クジラは陸上で生きられない?

ザトウクジラ来遊

今年もザトウクジラがやってきた。

カナダの方からハワイを経由して小笠原諸島や奄美大島、沖縄の方々の島へ、子育てのため。

4月を過ぎると故郷に帰っていく。

その間、親クジラはエサを食べない。

ザトウクジラは大きさは15m、体重30トン以上になるヒゲクジラ。

ザトウクジラ捕鯨禁止から10年

日本捕鯨も10年前から捕鯨反対活動によりザトウクジラの捕鯨を取りやめている。

そのためシーズンを合わせてザトウクジラの回遊地域に行けば高い確率で見られるようになった。

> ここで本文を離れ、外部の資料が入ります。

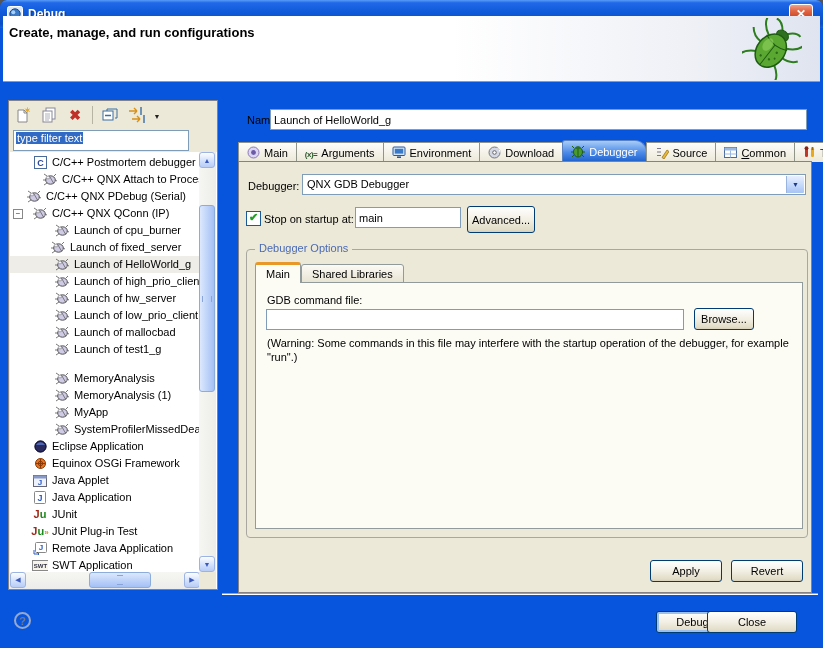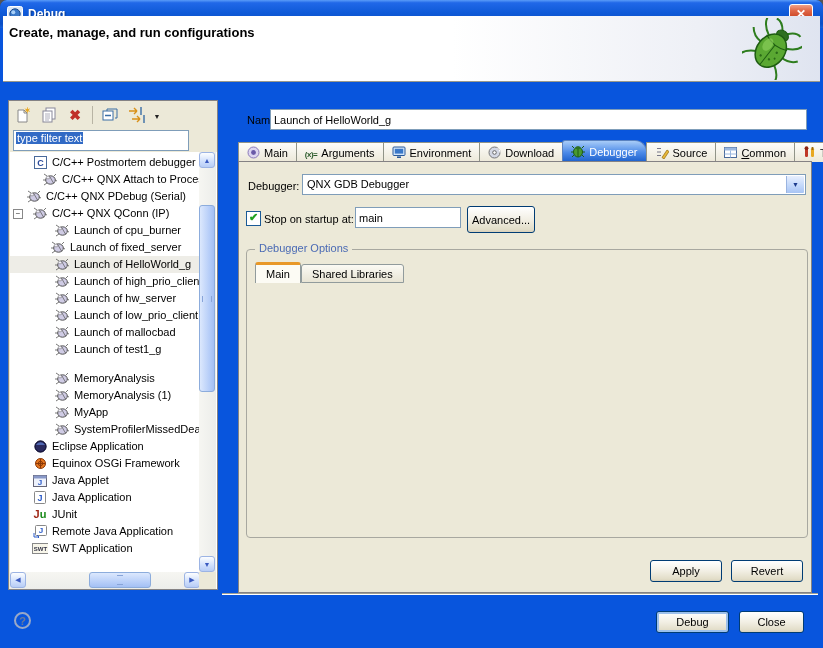--- a/index.html
+++ b/index.html
@@ -448,20 +448,26 @@
             <span class="tlabel">Java Application</span>
           </div>
           <div class="trow" style="padding-left: 22px;">
             <span class="ticon">
               <span class="ti-junit"><b>J</b><i>u</i></span>
             </span>
             <span class="tlabel">JUnit</span>
           </div>
           <div class="trow" style="padding-left: 22px;">
             <span class="ticon">
+              <span class="ti-junit"><b>J</b><i>u</i><span class="ti-plug">»</span></span>
+            </span>
+            <span class="tlabel">JUnit Plug-in Test</span>
+          </div>
+          <div class="trow" style="padding-left: 22px;">
+            <span class="ticon">
               <svg width="14" height="13">
                 <rect x="2.5" y="0.5" width="11" height="10" rx="1" fill="#fff" stroke="#888"></rect>
                 <text x="8" y="8" font-size="8" fill="#2a5ac8" text-anchor="middle" font-weight="bold">J</text>
                 <path d="M1 8 v4 h5 M4 10 l2 2 -2 2" fill="none" stroke="#2a5ac8"></path>
               </svg>
             </span>
             <span class="tlabel">Remote Java Application</span>
           </div>
           <div class="trow" style="padding-left: 22px;">
             <span class="ticon">
@@ -597,25 +603,31 @@
   <button class="xpbtn" style="left:467px;top:206px;width:68px;height:27px;">Advanced...</button>
 
   <div class="group">
     <span class="grouptitle">Debugger Options</span>
     <div class="itab active">
         <span>Main</span>
       </div>
     <div class="itab idle">
         <span>Shared Libraries</span>
       </div>
+    <div class="innerpanel">
+      <span class="lbl" style="left:11px;top:11px;">GDB command file:</span>
+      <input class="xpinput" style="left: 10px; top: 26px; width: 418px; height: 21px;" value="">
+      <button class="xpbtn" style="left:438px;top:25px;width:60px;height:22px;">Browse...</button>
+      <div class="warn">(Warning: Some commands in this file may interfere with the startup operation of the debugger, for example "run".)</div>
+    </div>
   </div>
 
   <button class="xpbtn" style="left:650px;top:560px;width:72px;height:22px;">Apply</button>
   <button class="xpbtn" style="left:731px;top:560px;width:72px;height:22px;">Revert</button>
 
   <div class="sepline"></div>
 
   <div class="help">
       <span>?</span>
     </div>
   <button class="xpbtn default" style="left:656px;top:611px;width:73px;height:22px;">Debug</button>
-  <button class="xpbtn" style="left:739px;top:611px;width:65px;height:22px;">Close</button>
+  <button class="xpbtn" style="left:707px;top:611px;width:90px;height:22px;">Close</button>
 </div>
 
 </body></html>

クジラは魚でなく哺乳類、肺で呼吸をし、交尾をし、出産もし、授乳もする。

クジラは陸上で生きられない

それなのにクジラは陸上では生きていくことが出来ない。

肺で呼吸しているにもかかわらずにだ。

なぜだろう?

理由は2つ

陸上では呼吸困難

クジラが陸上にあがれば数分のうちに呼吸困難になってしまう。

簡単に言えば体重が重すぎて肺を広げることが出来ない。

自分の体重が上から重くのし掛かって息を吸うことが出来ないのだ。

横たわった貴方の体の上に5人の人間がうつ伏せに乗ったらどうだろう。

重くて苦しくなる、息が出来ない、数分も続いたなら窒息してしまう。

重力で体重により息が出来ない

前回、「海中と陸上の生活、生物にとって何が違うのか?453 」に記したとおり水中は重力の影響をあまり受けない無重力に近い環境だ。

空気と水では800倍密度が違う。

海で生きていくクジラは都合の良いように巨大になっていった。

重力の影響を受けない水中では骨も関節も筋肉も陸上生物ほど強い必要はない。

そのように進化したクジラは陸上に戻ることなく、環境に合わせて進化していった。

何かの原因で浜に打ち上がるようなことがあればクジラは自分の体重で呼吸が出来ず、窒息してしまう。

イルカは少し長く息が出来る

小型のクジラの仲間、イルカ(6m以下、日本では4m以下)はクジラより小さく軽いので陸上において、より長い時間呼吸ができる。

しかし長時間はイルカでも呼吸を続けられない。

クジラでもイルカでも陸上で生きていくためには重力の影響を受けないで呼吸できるように最小限のプールに水を満たし体を浮かべる必要がある。

タカアシガニは歩けない

これは余談である。

世界最大のカニで知られるタカアシガニ、両手を広げた大きさは4m弱になる。

日本特産のカニで主に駿河湾と相模湾の深海に生息する。

水中では蜘蛛のように足を広げ、体を持ち上げ移動する。

けれど陸上にタカシアシガニを上げると動かなくなる。

実は動かないのではなく、体が重くて動けないのだ。

体を持ちあげるほど強い筋肉を持っていない。

それほど海の生物には重力が重く影響する。

水中は冷たい、陸上は暑い

暑い空気

水中にいる生物にとって空気中はとても暑い、または寒い環境だ。

これも前回、「海中と陸上の違い?453 」に記した。

熱伝導率が25倍も違うためだ。

魚達にとって気温の高い空気中にいれば体温が上がってしまう。

人間の温かい手が触れることも魚にとっては不愉快。

温度変化の大きい陸上

水中生物を空気中にあげれば、水温よりも高い気温であれば急激に体温は上がってしまう。

水がなく熱の放出量が下がるためだ。

一日の水中での温度変化はあまりない、けれど陸上は10℃以上変化することはよくある。

水中生物は急激な温度変化が苦手だ。

皮膚を濡らす必要

クジラやイルカにとっても同じだ。

体の表面が乾けば気温によって体温が上昇してしまう。

体温が上昇すれば生命を維持することが出来ない。

陸上を移送するときには皮膚が乾かぬように年中水をかけて濡らしてやる必要がある。

クジラの泳げるプール

イルカは比較的小型なのでプールで飼育することができる。

クジラは大型なので十分泳ぎ回るプールを準備することができない。

今のところシャチまでは飼育できる時代になっている。

さらに科学が発達すれば浜に打ちあがった巨大なクジラを救うためにプールを準備する時代が来るかもしれない。